I wound up spending a week in a mental hospital, dealing with issues that went beyond caregiver fatigue but my exhaustion definitely exacerbated. I was put on an antidepressant and met with some doctors to learn new coping mechanisms. And most importantly, I was forced to admit that I can’t keep doing this without help.
And then I came back to my family.
You can’t take a smoke break or slack off at your desk playing Minesweeper when your kid’s life is on the line.
The biggest issue with type 1 diabetes – and really most chronic illnesses – is that you can’t control them. You can only manage them, and that takes constant effort. And my only real job on this planet is making sure that my children grow up as happy and healthy as humanly possible.
Every day is a new challenge to navigate, to learn how to take care of myself as well as I take care of my children. But it’s the same challenge that every parent out there is dealing with. I just have a few additional layers of stress on top of it.
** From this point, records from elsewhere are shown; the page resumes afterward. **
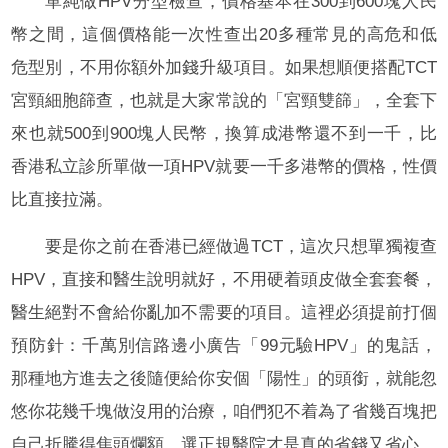
單純做HPV分型檢查，價格基本在300到600塊人民
幣之間，這個價格能一次性查出20多種常見的高危和低
危型別，不用你額外加錢升級項目。如果想順便搭配TCT
宮頸細胞篩查，也就是大家常說的「宮頸雙篩」，全套下
來也就500到900塊人民幣，換算成港幣還不到一千，比
香港私立診所單做一項HPV就要一千多港幣的價格，性價
比直接拉滿。
要是你之前在香港已經做過TCT，這次只想單獨複查
HPV，直接和醫生說明就好，不用硬着頭皮做全套套餐，
醫生絕對不會給你亂加不需要的項目。這裡必須提前打個
預防針：千萬別信路邊小廣告「99元驗HPV」的鬼話，
那種地方進去之後隨便給你安個「陽性」的頭銜，就能忽
悠你花幾千塊做沒用的治療，咱們犯不着為了省幾百塊把
自己折騰得焦頭爛額，選正規醫院才是真的省錢又省心。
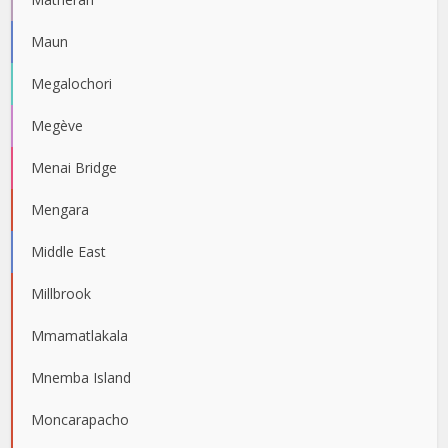
Maun
Megalochori
Megève
Menai Bridge
Mengara
Middle East
Millbrook
Mmamatlakala
Mnemba Island
Moncarapacho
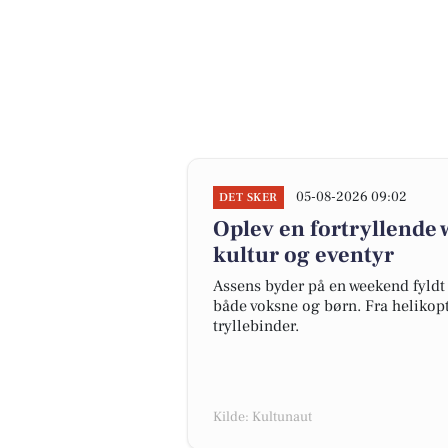
05-08-2026 09:02
DET SKER
Oplev en fortryllende 
kultur og eventyr
Assens byder på en weekend fyldt
både voksne og børn. Fra helikopte
tryllebinder.
Kilde: Kultunaut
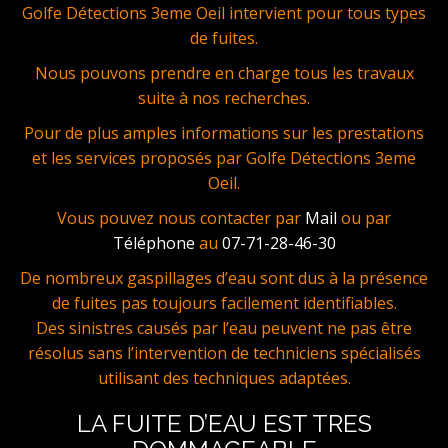
Golfe Détections 3eme Oeil intervient pour tous types
de fuites.
Nous pouvons prendre en charge tous les travaux
suite à nos recherches.
Pour de plus amples informations sur les prestations
et les services proposés par Golfe Détections 3eme
Oeil.
Vous pouvez nous contacter par
Mail
ou par
Téléphone
au
07-71-28-46-30
De nombreux gaspillages d’eau sont dus à la présence
de fuites pas toujours facilement identifiables.
Des sinistres causés par l’eau peuvent ne pas être
résolus sans l’intervention de techniciens spécialisés
utilisant des techniques adaptées.
LA FUITE D’EAU EST TRES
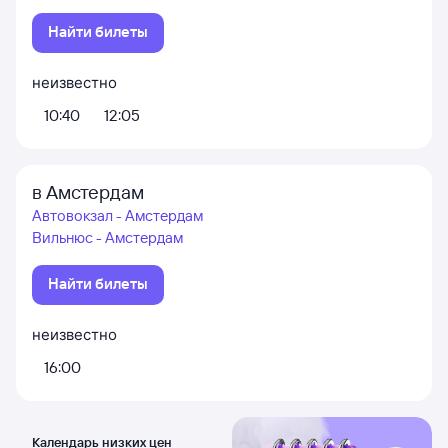
Найти билеты
неизвестно
10:40
12:05
в Амстердам
Автовокзал - Амстердам
Вильнюс - Амстердам
Найти билеты
неизвестно
16:00
Календарь низких цен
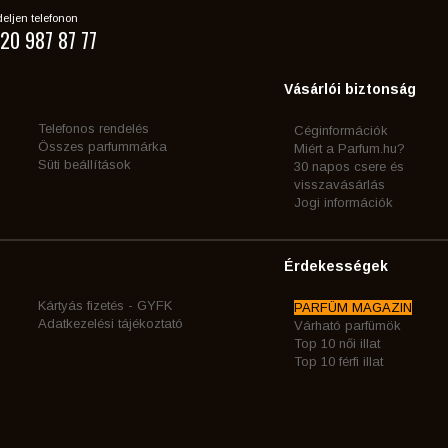
eljen telefonon
20 987 87 77
Vásárlói biztonság
Telefonos rendelés
Céginformációk
Összes parfummárka
Miért a Parfum.hu?
Süti beállítások
30 napos csere és
visszavásárlás
Jogi információk
Érdekességek
Kártyás fizetés - GYFK
PARFÜM MAGAZIN
Adatkezelési tájékoztató
Várható parfümök
Top 10 női illat
Top 10 férfi illat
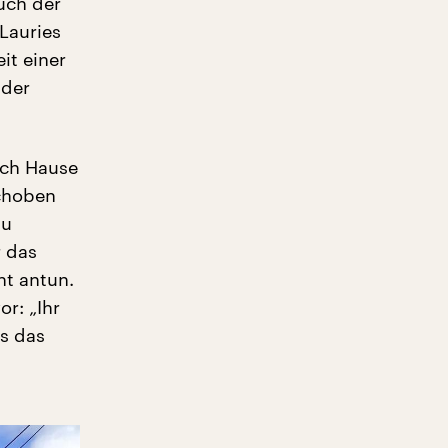
auch der
 Lauries
it einer
 der
ach Hause
choben
Du
r das
ht antun.
or: „Ihr
ns das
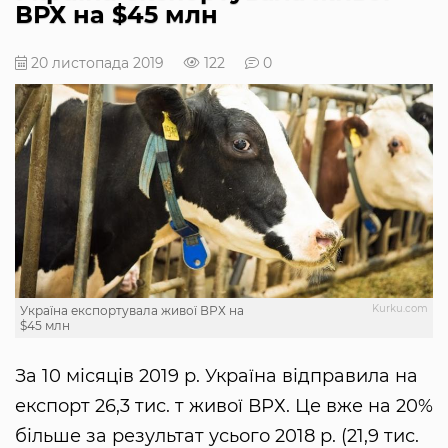
ВРХ на $45 млн
20 листопада 2019
122
0
Kurku.com
Україна експортувала живої ВРХ на
$45 млн
За 10 місяців 2019 р. Україна відправила на
експорт 26,3 тис. т живої ВРХ. Це вже на 20%
більше за результат усього 2018 р. (21,9 тис.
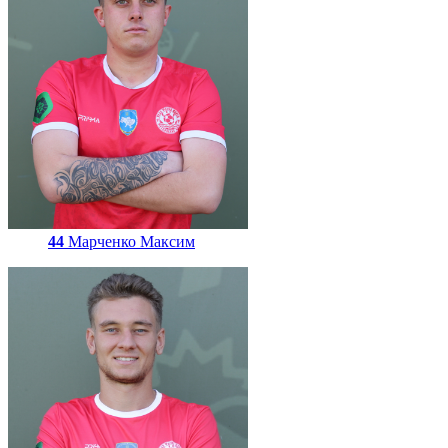
44
Марченко Максим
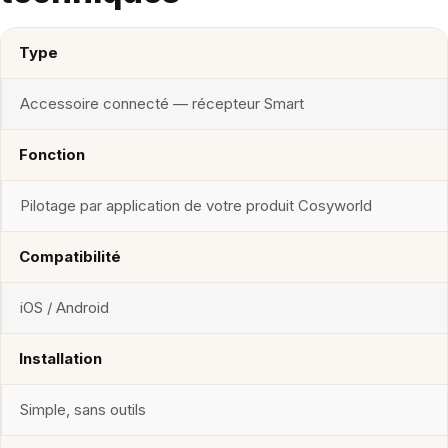
Type
Accessoire connecté — récepteur Smart
Fonction
Pilotage par application de votre produit Cosyworld
Compatibilité
iOS / Android
Installation
Simple, sans outils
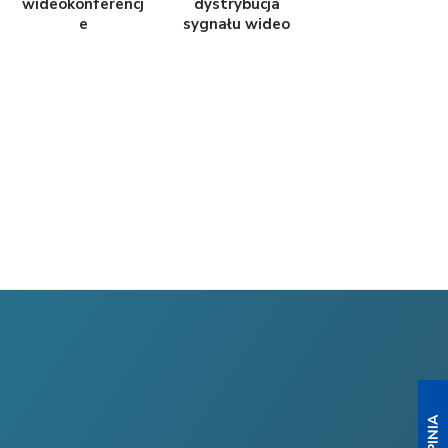
wideokonferencj
dystrybucja
e
sygnału wideo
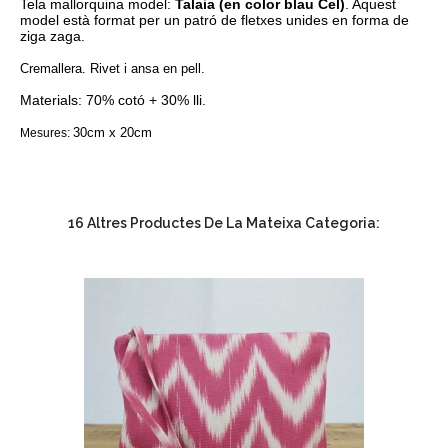
Tela mallorquina model:
Talaia (en color blau Cel)
. Aquest
model està format per un patró de fletxes unides en forma de
ziga zaga.
Cremallera. Rivet i ansa en pell.
Materials: 70% cotó + 30% lli.
30cm x 20cm
Mesures:
16 Altres Productes De La Mateixa Categoria:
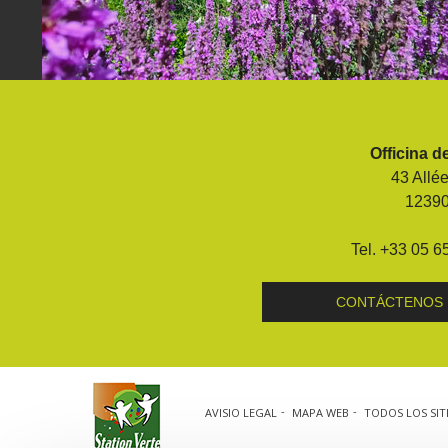
Visitas y Museos
Las visitas guiadas
Officina d
El museo de Georges Rouquier en
43 Allé
Goutrens
1239
« Nuestros campos antes » La
Palairie en Goutrens
Tel. +33 05 6
El museo de la fragua
un ojo en el pasado
CONTÁCTENOS
artistas y artesanos
AVISIO LEGAL
MAPA WEB
TODOS LOS SIT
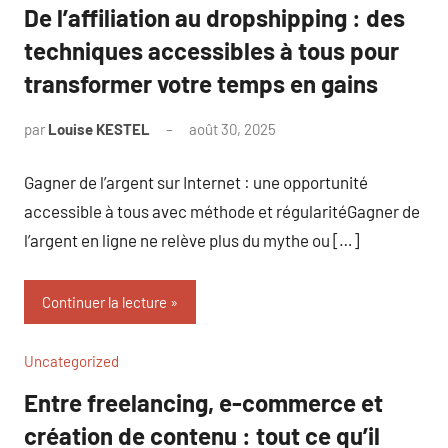
De l’affiliation au dropshipping : des
techniques accessibles à tous pour
transformer votre temps en gains
par
Louise KESTEL
août 30, 2025
Aucun
commentaire
Gagner de l’argent sur Internet : une opportunité
accessible à tous avec méthode et régularitéGagner de
l’argent en ligne ne relève plus du mythe ou […]
Continuer la lecture
Uncategorized
Entre freelancing, e-commerce et
création de contenu : tout ce qu’il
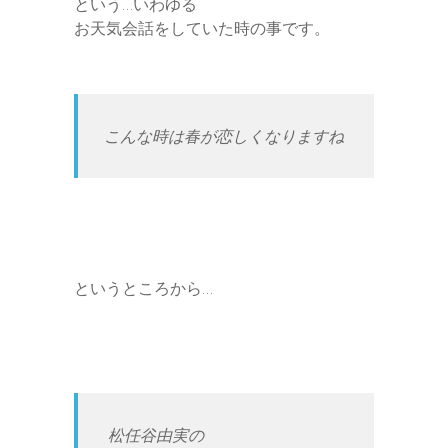
という…いわゆる
お天気会話をしていた時の事です。
こんな時は春が恋しくなりますね
というところから…
松任谷由実の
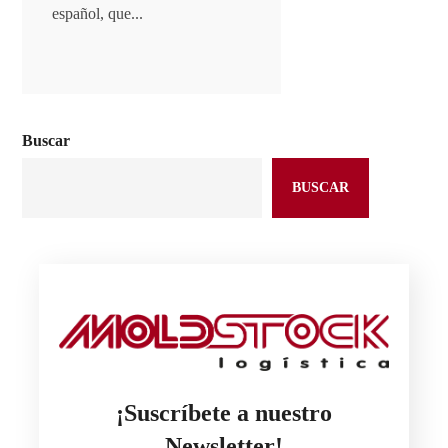
eficiente, cómoda
español, que...
Solo si la...
Buscar
BUSCAR
¡Suscríbete a nuestro
Newsletter!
There’s no magic bullet for caregiver fatigue, no medication that will make you care just enough and no more. Just like my son has to learn to listen to his blood sugar and feel if he’s low or high, I need to listen to my joints ache and my head buzz and know that I need to rest. And just like I help my son, my family can help me. One of the best ways for me to manage that stress is to put my work down and sit and play LEGOs with him, or read comics. To let myself experience his childhood unencumbered with him.
I’m going to be caring for Henry until he’s 18, and probably longer. What makes it worth it is knowing that he’s also caring for me. Thinking of him, and my wife, and my daughter while I was in the hospital made me realize that I need their strength as much as they need mine, and together we can do things for each other – and the world – that we could never do alone.